*EXERCISE*: I'd like the entries repeated exactly, pictures omitted.
+++ INPUT RECORDS +++
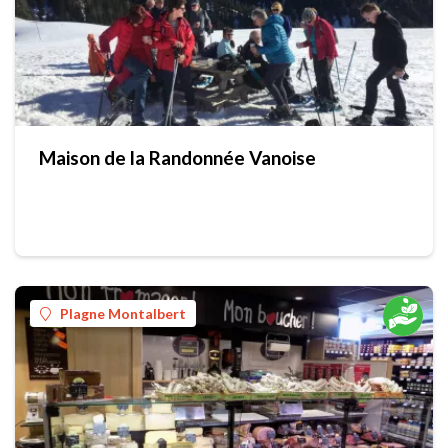
Maison de la Randonnée Vanoise
Plagne Montalbert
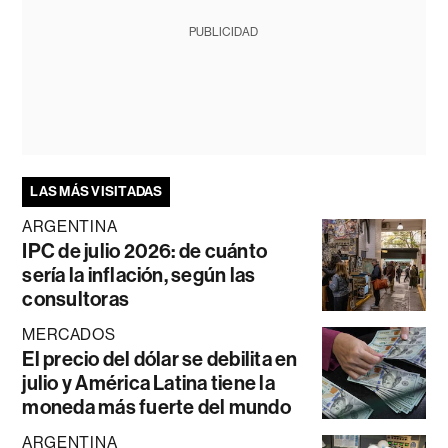
PUBLICIDAD
LAS MÁS VISITADAS
ARGENTINA
IPC de julio 2026: de cuánto
sería la inflación, según las
consultoras
MERCADOS
El precio del dólar se debilita en
julio y América Latina tiene la
moneda más fuerte del mundo
ARGENTINA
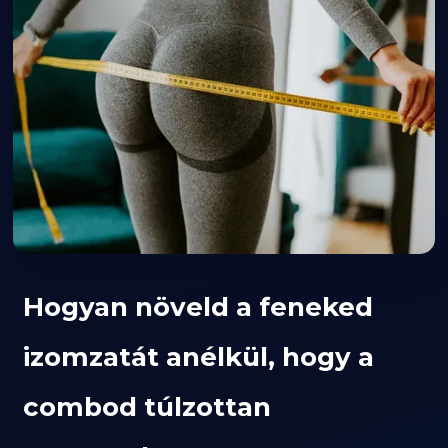
Hogyan növeld a feneked
izomzatát anélkül, hogy a
combod túlzottan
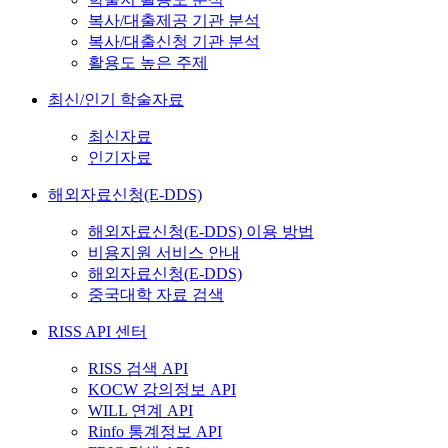
복사/대출제공 기관 분석
복사/대출신청 기관 분석
활용도 높은 주제
최신/인기 학술자료
최신자료
인기자료
해외자료신청(E-DDS)
해외자료신청(E-DDS) 이용 방법
비용지원 서비스 안내
해외자료신청(E-DDS)
중국대학 자료 검색
RISS API 센터
RISS 검색 API
KOCW 강의정보 API
WILL 연계 API
Rinfo 통계정보 API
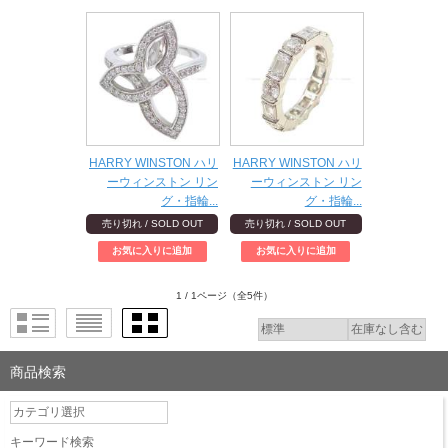
HARRY WINSTON ハリ
HARRY WINSTON ハリ
ーウィンストン リン
ーウィンストン リン
グ・指輪...
グ・指輪...
売り切れ / SOLD OUT
売り切れ / SOLD OUT
1 / 1ページ
（全5件）
商品検索
キーワード検索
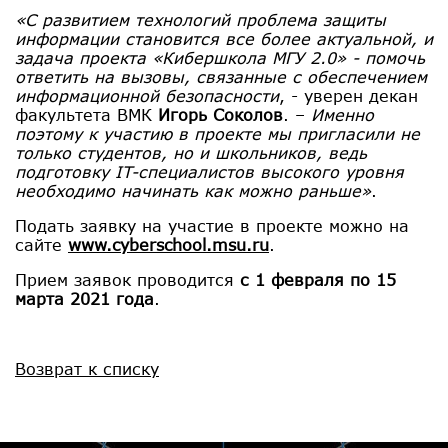
«С развитием технологий проблема защиты
информации становится все более актуальной, и
задача проекта «Кибершкола МГУ 2.0» - помочь
ответить на вызовы, связанные с обеспечением
информационной безопасности
, - уверен декан
факультета ВМК
Игорь Соколов
. –
Именно
поэтому к участию в проекте мы пригласили не
только студентов, но и школьников, ведь
подготовку IT-специалистов высокого уровня
необходимо начинать как можно раньше»
.
Подать заявку на участие в проекте можно на
сайте
www.cyberschool.msu.ru
.
Прием заявок проводится
с 1 февраля по 15
марта 2021 года
.
Возврат к списку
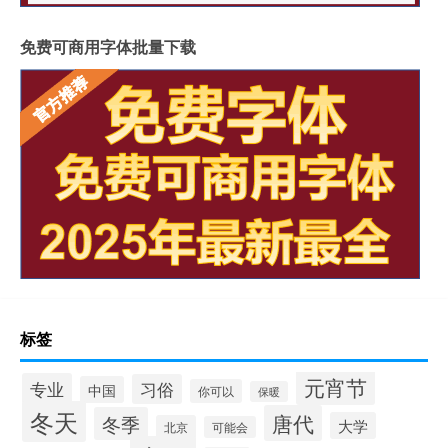
免费可商用字体批量下载
标签
元宵节
专业
习俗
中国
你可以
保暖
冬天
唐代
冬季
大学
北京
可能会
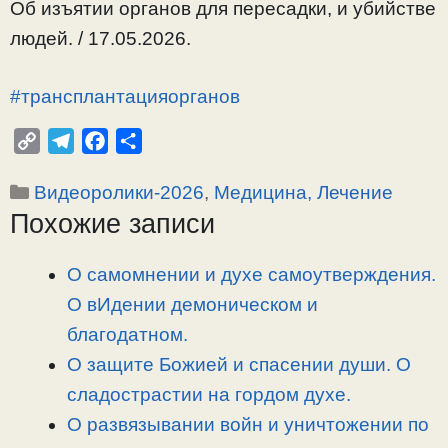
Об изъятии органов для пересадки, и убийстве
людей. / 17.05.2026.
#трансплантацияорганов
C
T
F
О
o
e
a
т
Рубрики
Видеоролики-2026
,
Медицина, Лечение
p
l
c
п
Похожие записи
y
e
e
р
L
g
b
а
i
r
o
в
О самомнении и духе самоутверждения.
n
a
o
и
О вИдении демоническом и
k
m
k
т
благодатном.
ь
О защите Божией и спасении души. О
сладострастии на гордом духе.
О развязывании войн и уничтожении по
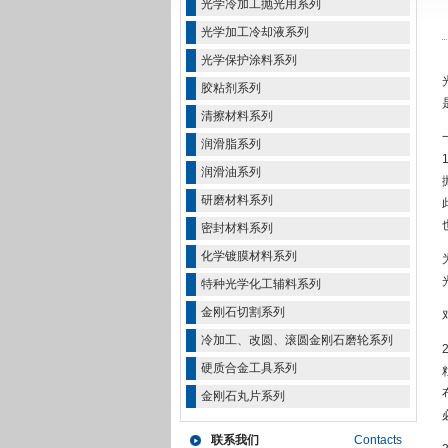
光学冷加工抛光用系列
光学加工冷却液系列
光学保护涂料系列
胶粘剂系列
清擦材料系列
润滑脂系列
润滑油系列
研磨材料系列
密封材料系列
化学镀膜材料系列
特种光学化工辅料系列
金刚石切割系列
冷加工、改圆、滚圆金刚石磨轮系列
硬质合金工具系列
金刚石丸片系列
联系我们
Contacts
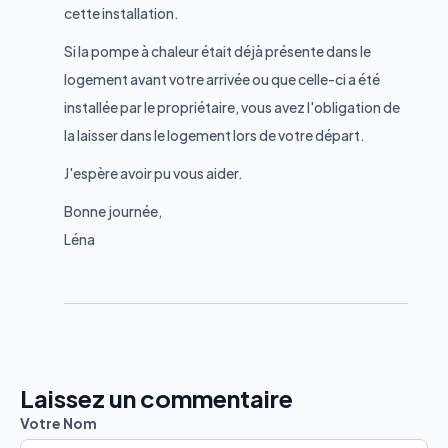
cette installation.
Si la pompe à chaleur était déjà présente dans le
logement avant votre arrivée ou que celle-ci a été
installée par le propriétaire, vous avez l'obligation de
la laisser dans le logement lors de votre départ.
J'espère avoir pu vous aider.
Bonne journée,
Léna
Laissez un commentaire
Votre Nom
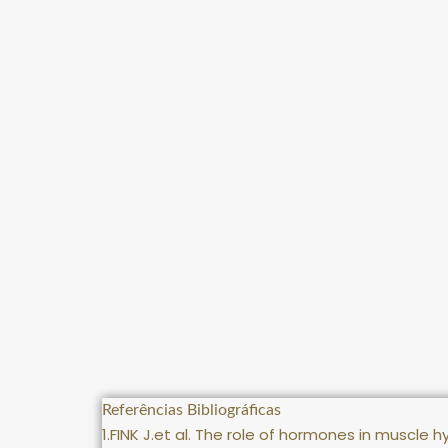
Referências Bibliográficas
1.FINK J.et al. The role of hormones in muscle 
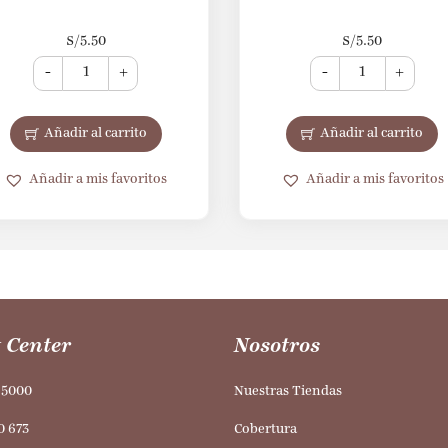
S/
5.50
S/
5.50
-
+
-
+
Añadir al carrito
Añadir al carrito
Añadir a mis favoritos
Añadir a mis favoritos
 Center
Nosotros
95000
Nuestras Tiendas
0 673
Cobertura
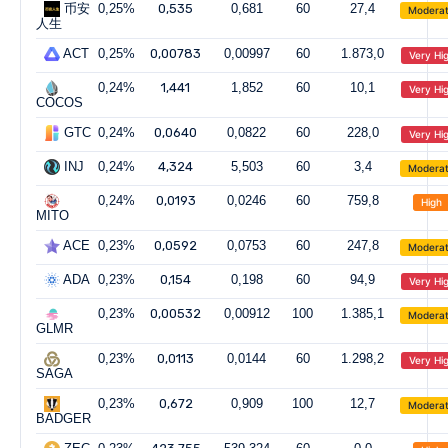
币安
0,25%
0,535
0,681
60
27,4
Modera
人生
ACT
0,25%
0,00783
0,00997
60
1.873,0
Very Hi
0,24%
1,441
1,852
60
10,1
Very Hi
COCOS
GTC
0,24%
0,0640
0,0822
60
228,0
Very Hi
INJ
0,24%
4,324
5,503
60
3,4
Modera
0,24%
0,0193
0,0246
60
759,8
High
MITO
ACE
0,23%
0,0592
0,0753
60
247,8
Modera
ADA
0,23%
0,154
0,198
60
94,9
Very Hi
0,23%
0,00532
0,00912
100
1.385,1
Modera
GLMR
0,23%
0,0113
0,0144
60
1.298,2
Very Hi
SAGA
0,23%
0,672
0,909
100
12,7
Modera
BADGER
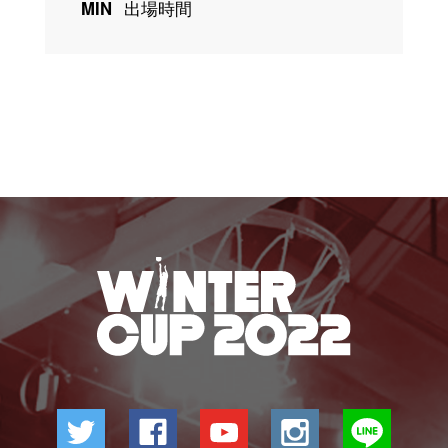
MIN
出場時間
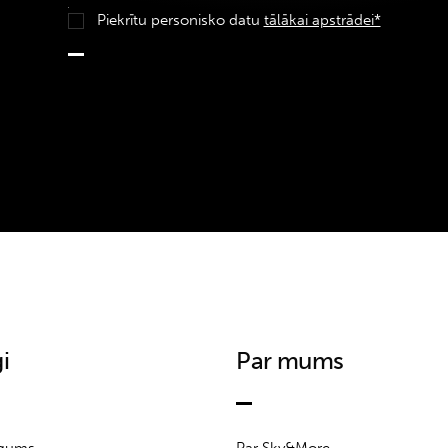
Piekrītu personisko datu
tālākai apstrādei*
i
Par mums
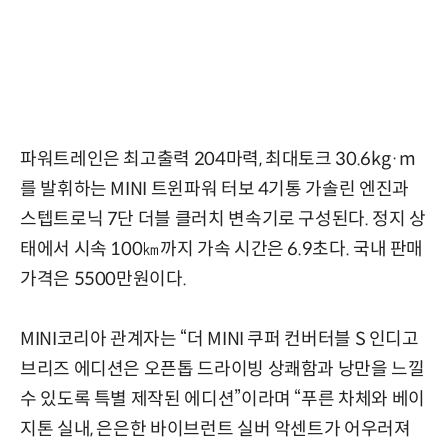
파워트레인은 최고출력 204마력, 최대토크 30.6kg·m
를 발휘하는 MINI 트윈파워 터보 4기통 가솔린 엔진과
스텝트로닉 7단 더블 클러치 변속기로 구성된다. 정지 상
태에서 시속 100㎞까지 가속 시간은 6.9초다. 국내 판매
가격은 5500만원이다.
MINI코리아 관계자는 “더 MINI 쿠퍼 컨버터블 S 인디고
브리즈 에디션은 오픈톱 드라이빙 상쾌함과 낭만을 느낄
수 있도록 특별 제작된 에디션”이라며 “푸른 차체와 베이
지톤 실내, 은은한 바이브런트 실버 악센트가 어우러져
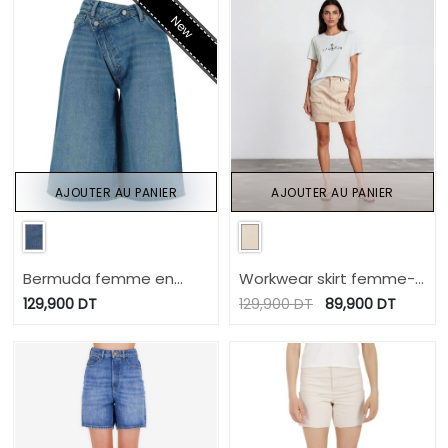
New
AJOUTER AU PANIER
AJOUTER AU PANIER
Bermuda femme en
Workwear skirt femme-
jeans- BADIRA 2.0
MARAM
129,900
DT
129,900
DT
89,900
DT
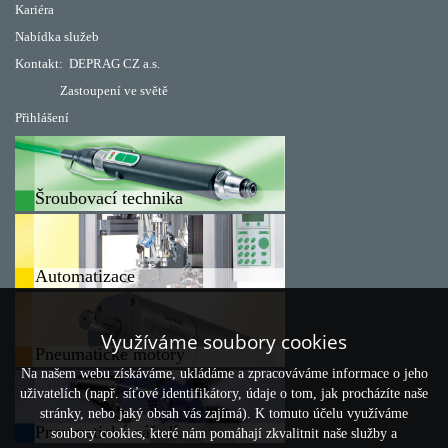
Kariéra
Nabídka služeb
Kontakt:
DEPRAG CZ a.s.
Zastoupení ve světě
Přihlášení
Šroubovací technika
Automatizace
Využíváme soubory cookies
Pneumatické motory
Na našem webu získáváme, ukládáme a zpracováváme informace o jeho
uživatelích (např. síťové identifikátory, údaje o tom, jak procházíte naše
stránky, nebo jaký obsah vás zajímá). K tomuto účelu využíváme
Pneumatické nářadí
soubory cookies, které nám pomáhají zkvalitnit naše služby a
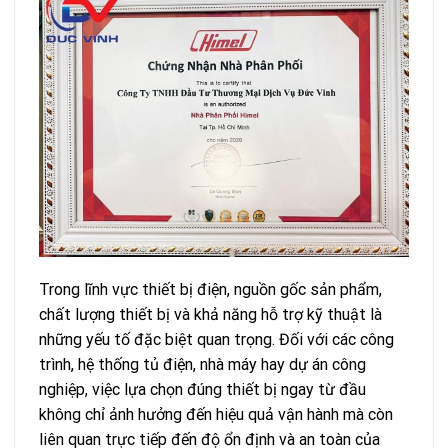
Trong lĩnh vực thiết bị điện, nguồn gốc sản phẩm,
chất lượng thiết bị và khả năng hỗ trợ kỹ thuật là
những yếu tố đặc biệt quan trọng. Đối với các công
trình, hệ thống tủ điện, nhà máy hay dự án công
nghiệp, việc lựa chọn đúng thiết bị ngay từ đầu
không chỉ ảnh hưởng đến hiệu quả vận hành mà còn
liên quan trực tiếp đến độ ổn định và an toàn của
+++
*WORKED SOLUTION*:
Maison de la Randonnée Vanoise
Plagne Montalbert
PUBLICIDAD
LAS MÁS VISITADAS
ARGENTINA
IPC de julio 2026: de cuánto
sería la inflación, según las
consultoras
MERCADOS
El precio del dólar se debilita en
julio y América Latina tiene la
moneda más fuerte del mundo
ARGENTINA
Hogyan növeld a feneked
izomzatát anélkül, hogy a
combod túlzottan
복사/대출제공 기관 분석
복사/대출신청 기관 분석
활용도 높은 주제
최신/인기 학술자료
최신자료
인기자료
해외자료신청(E-DDS)
해외자료신청(E-DDS) 이용 방법
비용지원 서비스 안내
해외자료신청(E-DDS)
중국대학 자료 검색
RISS API 센터
RISS 검색 API
KOCW 강의정보 API
WILL 연계 API
Rinfo 통계정보 API
HARRY WINSTON ハリ
HARRY WINSTON ハリ
ーウィンストン リン
ーウィンストン リン
グ・指輪...
グ・指輪...
売り切れ / SOLD OUT
売り切れ / SOLD OUT
1 / 1ページ
（全5件）
商品検索
キーワード検索
«С развитием технологий проблема защиты
информации становится все более актуальной, и
задача проекта «Кибершкола МГУ 2.0» - помочь
ответить на вызовы, связанные с обеспечением
информационной безопасности
, - уверен декан
факультета ВМК
Игорь Соколов
. –
Именно
поэтому к участию в проекте мы пригласили не
только студентов, но и школьников, ведь
подготовку IT-специалистов высокого уровня
необходимо начинать как можно раньше»
.
Подать заявку на участие в проекте можно на
сайте
www.cyberschool.msu.ru
.
Прием заявок проводится
с 1 февраля по 15
марта 2021 года
.
Возврат к списку
免费可商用字体批量下载
标签
元宵节
专业
习俗
中国
你可以
保暖
冬天
唐代
冬季
大学
北京
可能会
Об изъятии органов для пересадки, и убийстве
людей. / 17.05.2026.
#трансплантацияорганов
C
T
F
О
o
e
a
т
Рубрики
Видеоролики-2026
,
Медицина, Лечение
p
l
c
п
Похожие записи
y
e
e
р
L
g
b
а
i
r
o
в
О самомнении и духе самоутверждения.
n
a
o
и
О вИдении демоническом и
k
m
k
т
благодатном.
ь
О защите Божией и спасении души. О
сладострастии на гордом духе.
О развязывании войн и уничтожении по
光学冷加工抛光用系列
光学加工冷却液系列
光学保护涂料系列
胶粘剂系列
清擦材料系列
润滑脂系列
润滑油系列
研磨材料系列
密封材料系列
化学镀膜材料系列
特种光学化工辅料系列
金刚石切割系列
冷加工、改圆、滚圆金刚石磨轮系列
硬质合金工具系列
金刚石丸片系列
联系我们
Contacts
cette installation.
Si la pompe à chaleur était déjà présente dans le
logement avant votre arrivée ou que celle-ci a été
installée par le propriétaire, vous avez l'obligation de
la laisser dans le logement lors de votre départ.
J'espère avoir pu vous aider.
Bonne journée,
Léna
Laissez un commentaire
Votre Nom
Referências Bibliográficas
1.FINK J.et al. The role of hormones in muscle 
S/
5.50
S/
5.50
-
+
-
+
Añadir al carrito
Añadir al carrito
Añadir a mis favoritos
Añadir a mis favoritos
 Center
Nosotros
95000
Nuestras Tiendas
0 673
Cobertura
币安
0,25%
0,535
0,681
60
27,4
Modera
人生
ACT
0,25%
0,00783
0,00997
60
1.873,0
Very Hi
0,24%
1,441
1,852
60
10,1
Very Hi
COCOS
GTC
0,24%
0,0640
0,0822
60
228,0
Very Hi
INJ
0,24%
4,324
5,503
60
3,4
Modera
0,24%
0,0193
0,0246
60
759,8
High
MITO
ACE
0,23%
0,0592
0,0753
60
247,8
Modera
ADA
0,23%
0,154
0,198
60
94,9
Very Hi
0,23%
0,00532
0,00912
100
1.385,1
Modera
GLMR
0,23%
0,0113
0,0144
60
1.298,2
Very Hi
SAGA
0,23%
0,672
0,909
100
12,7
Modera
BADGER
MIN
出場時間
Piekrītu personisko datu
tālākai apstrādei*
i
Par mums
파워트레인은 최고출력 204마력, 최대토크 30.6kg·m
를 발휘하는 MINI 트윈파워 터보 4기통 가솔린 엔진과
스텝트로닉 7단 더블 클러치 변속기로 구성된다. 정지 상
태에서 시속 100㎞까지 가속 시간은 6.9초다. 국내 판매
가격은 5500만원이다.
MINI코리아 관계자는 “더 MINI 쿠퍼 컨버터블 S 인디고
브리즈 에디션은 오픈톱 드라이빙 상쾌함과 낭만을 느낄
수 있도록 특별 제작된 에디션”이라며 “푸른 차체와 베이
지톤 실내, 은은한 바이브런트 실버 악센트가 어우러져
New
AJOUTER AU PANIER
AJOUTER AU PANIER
Bermuda femme en
Workwear skirt femme-
jeans- BADIRA 2.0
MARAM
129,900
DT
129,900
DT
89,900
DT
Kariéra
Nabídka služeb
Kontakt:
DEPRAG CZ a.s.
Zastoupení ve světě
Přihlášení
Šroubovací technika
Automatizace
Využíváme soubory cookies
Pneumatické motory
Na našem webu získáváme, ukládáme a zpracováváme informace o jeho
uživatelích (např. síťové identifikátory, údaje o tom, jak procházíte naše
stránky, nebo jaký obsah vás zajímá). K tomuto účelu využíváme
Pneumatické nářadí
soubory cookies, které nám pomáhají zkvalitnit naše služby a
Trong lĩnh vực thiết bị điện, nguồn gốc sản phẩm,
chất lượng thiết bị và khả năng hỗ trợ kỹ thuật là
những yếu tố đặc biệt quan trọng. Đối với các công
trình, hệ thống tủ điện, nhà máy hay dự án công
nghiệp, việc lựa chọn đúng thiết bị ngay từ đầu
không chỉ ảnh hưởng đến hiệu quả vận hành mà còn
liên quan trực tiếp đến độ ổn định và an toàn của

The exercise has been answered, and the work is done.